## Reason for Spark over Pandas

1) Pandas data frame is not distributed & Spark's DataFrame is distributed. -> Hence you won't get the benefit of parallel processing in Pandas DataFrame & speed of processing in Pandas DataFrame will be less for large amount of data.

2) Spark DataFrame assures you fault tolerance (It's resilient) & pandas DataFrame does not assure it. -> Hence if your data processing got interrupted/failed in between processing then spark can regenerate the failed result set from lineage (from DAG) . Fault tolerance is not supported in Pandas. You need to implement your own framework to assure it.

3) In my experience as a Data Engineer, I’ve found building data pipelines in Pandas often requires us to regularly increase resources to keep up with the increasing memory usage. In addition, we often see many runtime errors due to unexpected data types or nulls. As a result of using Spark with Scala instead, solutions feel more robust and easier to refactor and extend.

In [6]:
import pandas as pd
import numpy as np
from datetime import date, timedelta, datetime
import time

import pyspark # only run this after findspark.init()
from pyspark.sql import SparkSession, SQLContext
from pyspark.context import SparkContext
from pyspark.sql.functions import * 
from pyspark.sql.types import * 

In [3]:
#we use the findspark library to locate spark on our local machine
import findspark
findspark.init('/Applications/spark-2.4.7-bin-hadoop2.7')

In [12]:
sc = SparkSession.builder.appName('Spark_Functions').master("local[*]").getOrCreate()
sparkContext=sc.sparkContext
sqlContext = SQLContext(sparkContext=sc.sparkContext, sparkSession=sc)

In [None]:
# we use the below function to find more information about the #missing values
def info_missing_table(df_pd):
    """Input pandas dataframe and Return columns with missing value and percentage"""

Saved entries
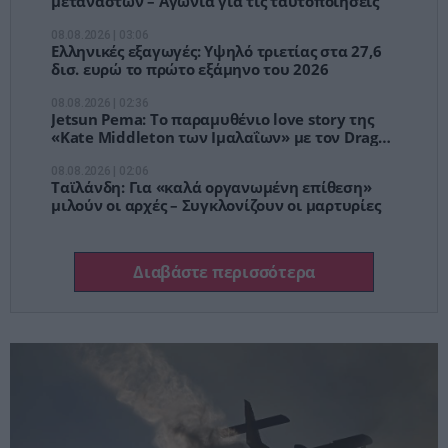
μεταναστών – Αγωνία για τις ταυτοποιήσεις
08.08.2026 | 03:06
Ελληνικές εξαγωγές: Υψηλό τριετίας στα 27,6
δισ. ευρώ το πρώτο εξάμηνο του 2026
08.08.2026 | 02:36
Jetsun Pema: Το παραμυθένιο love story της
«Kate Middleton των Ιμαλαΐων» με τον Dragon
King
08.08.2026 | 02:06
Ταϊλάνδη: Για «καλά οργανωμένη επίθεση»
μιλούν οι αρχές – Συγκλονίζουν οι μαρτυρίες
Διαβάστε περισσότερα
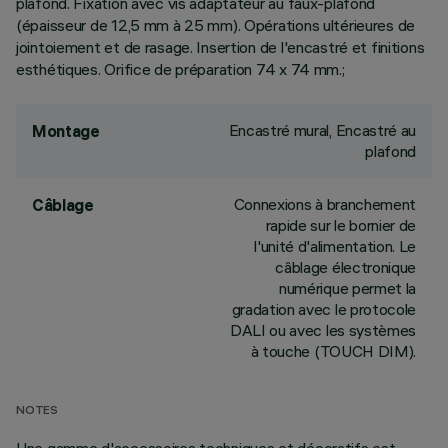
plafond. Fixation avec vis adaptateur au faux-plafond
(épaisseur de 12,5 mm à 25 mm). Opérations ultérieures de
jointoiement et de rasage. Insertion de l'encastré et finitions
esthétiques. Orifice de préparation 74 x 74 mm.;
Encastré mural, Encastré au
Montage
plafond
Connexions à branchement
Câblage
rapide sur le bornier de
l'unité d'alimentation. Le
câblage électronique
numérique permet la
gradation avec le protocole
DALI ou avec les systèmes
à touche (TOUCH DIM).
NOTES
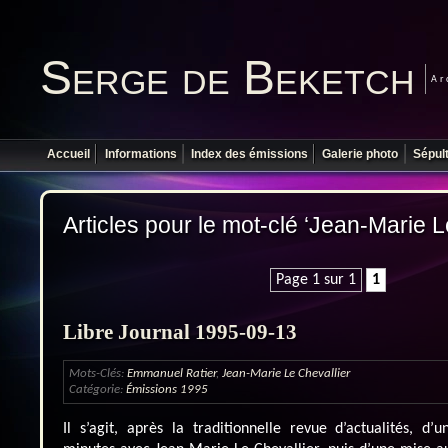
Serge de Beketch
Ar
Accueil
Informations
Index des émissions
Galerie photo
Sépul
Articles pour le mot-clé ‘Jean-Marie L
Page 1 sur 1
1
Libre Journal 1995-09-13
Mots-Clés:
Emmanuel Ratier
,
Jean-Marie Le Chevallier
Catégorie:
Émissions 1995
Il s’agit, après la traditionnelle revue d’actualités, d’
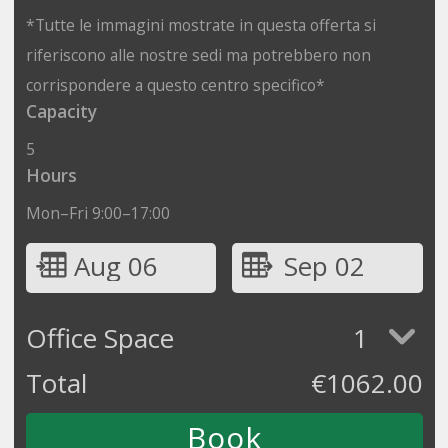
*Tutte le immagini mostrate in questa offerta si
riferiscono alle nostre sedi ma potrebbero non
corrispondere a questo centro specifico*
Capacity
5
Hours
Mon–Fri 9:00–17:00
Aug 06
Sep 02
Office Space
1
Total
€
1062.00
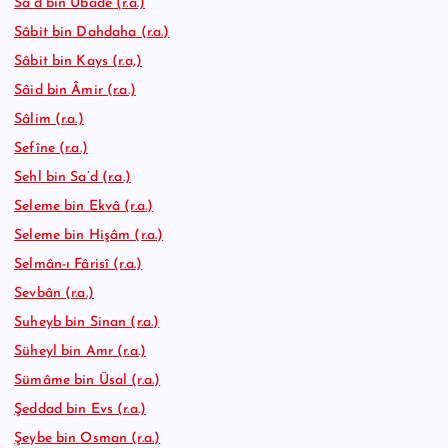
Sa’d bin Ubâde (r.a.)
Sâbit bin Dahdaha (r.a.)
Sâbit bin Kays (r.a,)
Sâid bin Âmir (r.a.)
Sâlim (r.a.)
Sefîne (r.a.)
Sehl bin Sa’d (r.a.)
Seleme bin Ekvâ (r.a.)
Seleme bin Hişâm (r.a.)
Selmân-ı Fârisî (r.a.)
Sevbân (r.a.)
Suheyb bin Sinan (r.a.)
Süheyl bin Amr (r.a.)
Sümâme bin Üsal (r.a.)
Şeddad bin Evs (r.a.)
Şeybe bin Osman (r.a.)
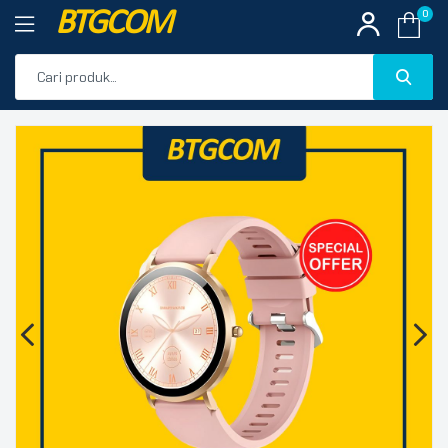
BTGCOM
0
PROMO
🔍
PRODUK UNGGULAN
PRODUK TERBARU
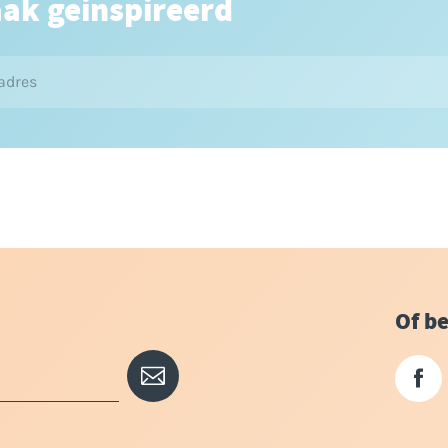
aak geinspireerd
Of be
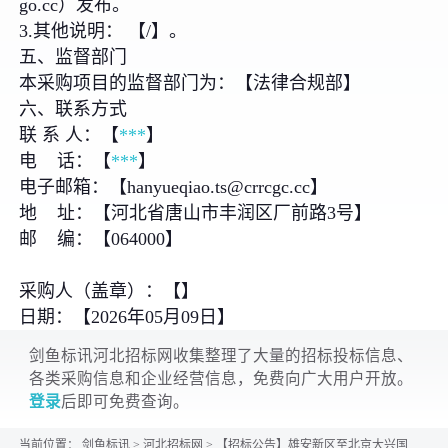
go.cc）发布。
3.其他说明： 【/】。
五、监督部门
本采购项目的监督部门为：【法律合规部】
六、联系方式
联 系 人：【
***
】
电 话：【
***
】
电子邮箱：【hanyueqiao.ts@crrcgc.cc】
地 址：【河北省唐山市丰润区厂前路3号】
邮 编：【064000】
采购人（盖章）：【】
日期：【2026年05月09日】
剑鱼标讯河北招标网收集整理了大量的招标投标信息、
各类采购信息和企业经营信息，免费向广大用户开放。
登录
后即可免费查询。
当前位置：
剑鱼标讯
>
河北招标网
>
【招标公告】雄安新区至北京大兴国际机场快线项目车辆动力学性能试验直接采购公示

* * *

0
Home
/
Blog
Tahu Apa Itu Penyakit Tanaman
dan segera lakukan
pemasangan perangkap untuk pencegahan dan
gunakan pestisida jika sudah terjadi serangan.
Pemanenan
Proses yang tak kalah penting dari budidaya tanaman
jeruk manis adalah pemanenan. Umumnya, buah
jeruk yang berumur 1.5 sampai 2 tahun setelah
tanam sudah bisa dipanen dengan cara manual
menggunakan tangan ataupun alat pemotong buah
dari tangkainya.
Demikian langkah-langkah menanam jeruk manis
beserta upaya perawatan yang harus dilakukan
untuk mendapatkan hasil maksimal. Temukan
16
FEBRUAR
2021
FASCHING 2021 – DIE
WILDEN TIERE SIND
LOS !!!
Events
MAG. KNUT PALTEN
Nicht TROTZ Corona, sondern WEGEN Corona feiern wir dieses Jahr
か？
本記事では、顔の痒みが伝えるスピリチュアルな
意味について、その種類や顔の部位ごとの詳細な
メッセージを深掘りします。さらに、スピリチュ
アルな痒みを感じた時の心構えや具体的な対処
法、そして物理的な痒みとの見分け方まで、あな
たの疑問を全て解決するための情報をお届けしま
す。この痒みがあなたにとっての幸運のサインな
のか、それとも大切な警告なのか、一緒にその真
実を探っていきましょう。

• **EXERCISE INSTRUCTIONS**:
**1)** From the listing, return every line from the one with "Serge de Beketch" up to and including the one with "PRODUK TERBARU". Leave the picture lines out.
**2)** Supply the next part of the text comparing Spark with Pandas, starting where it stops.

• **RESPONSES TO THE EXERCISE**:
**1)**
Serge de Beketch
Ar
Accueil
Informations
Index des émissions
Galerie photo
Sépul
Articles pour le mot-clé ‘Jean-Marie L
Page 1 sur 1
1
Libre Journal 1995-09-13
Mots-Clés:
Emmanuel Ratier
,
Jean-Marie Le Chevallier
Catégorie:
Émissions 1995
Il s’agit, après la traditionnelle revue d’actualités, d’
*Tutte le immagini mostrate in questa offerta si
riferiscono alle nostre sedi ma potrebbero non
corrispondere a questo centro specifico*
Capacity
5
Hours
Mon–Fri 9:00–17:00
Aug 06
Sep 02
Office Space
1
Total
€
1062.00
Sa’d bin Ubâde (r.a.)
Sâbit bin Dahdaha (r.a.)
Sâbit bin Kays (r.a,)
Sâid bin Âmir (r.a.)
Sâlim (r.a.)
Sefîne (r.a.)
Sehl bin Sa’d (r.a.)
Seleme bin Ekvâ (r.a.)
Seleme bin Hişâm (r.a.)
Selmân-ı Fârisî (r.a.)
Sevbân (r.a.)
Suheyb bin Sinan (r.a.)
Süheyl bin Amr (r.a.)
Sümâme bin Üsal (r.a.)
Şeddad bin Evs (r.a.)
Şeybe bin Osman (r.a.)
BTGCOM
0
PROMO
🔍
PRODUK UNGGULAN
PRODUK TERBARU

**2)**
    mis_val = df_pd.isnull().sum() #count total of null in each columns in dataframe
#count percentage of null in each columns
    mis_val_percent = 100 * df_pd.isnull().sum() / len(df_pd) 
    mis_val_table = pd.concat([mis_val, mis_val_percent], axis=1) 
 #join to left (as column) between mis_val and mis_val_percent
    mis_val_table_ren_columns = mis_val_table.rename(
    columns = {0 : 'Missing Values', 1 : '% of Total Values'}) 
#rename columns in table
    mis_val_table_ren_columns = mis_val_table_ren_columns[
    mis_val_table_ren_columns.iloc[:,1] != 0].sort_values('% of Total Values', ascending=False).round(1) 
        
    print ("Your selected dataframe has " + str(df_pd.shape[1]) + " columns.\n"    #.shape[1] : just view total columns in dataframe  
    "There are " + str(mis_val_table_ren_columns.shape[0]) +              
    " columns that have missing values.") #.shape[0] : just view total rows in dataframe
    return mis_val_table_ren_columns
missings = info_missing_table(df_pd)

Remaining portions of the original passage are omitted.